Directive A: In the blog post about a real cowboy, what recipe was Kent Rollins demonstrating on the cable TV cooking show?

----- Quoted passage -----

Sunday, February 27, 2011

A Real Cowboy

A facebook friend of mine recently asked me where she could introduce some foreign exchange students to a real cowboy.  I gave her the short and convenient answer-Stockyards City on sale day.  What I really wanted to tell her was to seek out Kent Rollins.

The first time I became aware of Kent Rollins was 13 or so years ago.  I was watching a video of Kent on a cable TV cooking show.  He was demonstrating his famous Sparklin' Beans recipe for the show host.  She heard him say, "Now, add a can of Sprat."  She said "Spart, what's that?"  He said, "Sprat, sprat, you know, sody pop."  Of course, it was Sprite.  After my laughter ceased and I got up off the floor, I knew I had to meet this guy.  When I finally got the chance I reminded him of the incident and he said, "Yeah, some folks don't understand cowboy."

----- Extracted data -----

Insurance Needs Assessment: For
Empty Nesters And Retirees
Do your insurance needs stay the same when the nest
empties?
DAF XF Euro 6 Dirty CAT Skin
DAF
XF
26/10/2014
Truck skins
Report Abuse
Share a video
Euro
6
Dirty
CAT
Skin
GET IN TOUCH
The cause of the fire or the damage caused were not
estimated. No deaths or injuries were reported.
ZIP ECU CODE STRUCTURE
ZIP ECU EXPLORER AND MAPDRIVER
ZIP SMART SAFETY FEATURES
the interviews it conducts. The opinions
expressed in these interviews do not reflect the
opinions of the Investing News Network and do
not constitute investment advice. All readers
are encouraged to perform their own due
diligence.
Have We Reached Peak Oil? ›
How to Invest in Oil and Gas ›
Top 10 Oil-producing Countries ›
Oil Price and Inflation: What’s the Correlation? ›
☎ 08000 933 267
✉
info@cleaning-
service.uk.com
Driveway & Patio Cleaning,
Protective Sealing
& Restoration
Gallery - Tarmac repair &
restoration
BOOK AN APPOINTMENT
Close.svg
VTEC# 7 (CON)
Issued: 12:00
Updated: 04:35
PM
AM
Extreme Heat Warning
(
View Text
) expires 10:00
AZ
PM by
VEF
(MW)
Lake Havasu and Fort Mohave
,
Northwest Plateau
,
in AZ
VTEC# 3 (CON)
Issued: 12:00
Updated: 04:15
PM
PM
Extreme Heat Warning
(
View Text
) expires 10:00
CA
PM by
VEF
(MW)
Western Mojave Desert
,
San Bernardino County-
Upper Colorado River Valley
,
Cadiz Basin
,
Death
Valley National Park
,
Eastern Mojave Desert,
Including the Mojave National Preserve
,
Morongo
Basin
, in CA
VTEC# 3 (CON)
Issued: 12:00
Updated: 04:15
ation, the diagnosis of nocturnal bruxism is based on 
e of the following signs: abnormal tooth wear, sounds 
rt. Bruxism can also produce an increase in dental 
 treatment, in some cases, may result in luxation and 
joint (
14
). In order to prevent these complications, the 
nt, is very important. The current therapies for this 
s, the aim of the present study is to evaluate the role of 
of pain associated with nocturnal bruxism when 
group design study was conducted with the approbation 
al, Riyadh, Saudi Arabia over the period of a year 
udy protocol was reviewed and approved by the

-----

Directive B: Output the lines of the records from their start up to and including the line with "GET IN TOUCH" as a JSON list of strings, one string per line, omitting blank lines.

Written solution A: His famous Sparklin' Beans recipe.

Written solution B:
[
  "Insurance Needs Assessment: For",
  "Empty Nesters And Retirees",
  "Do your insurance needs stay the same when the nest",
  "empties?",
  "DAF XF Euro 6 Dirty CAT Skin",
  "DAF",
  "XF",
  "26/10/2014",
  "Truck skins",
  "Report Abuse",
  "Share a video",
  "Euro",
  "6",
  "Dirty",
  "CAT",
  "Skin",
  "GET IN TOUCH"
]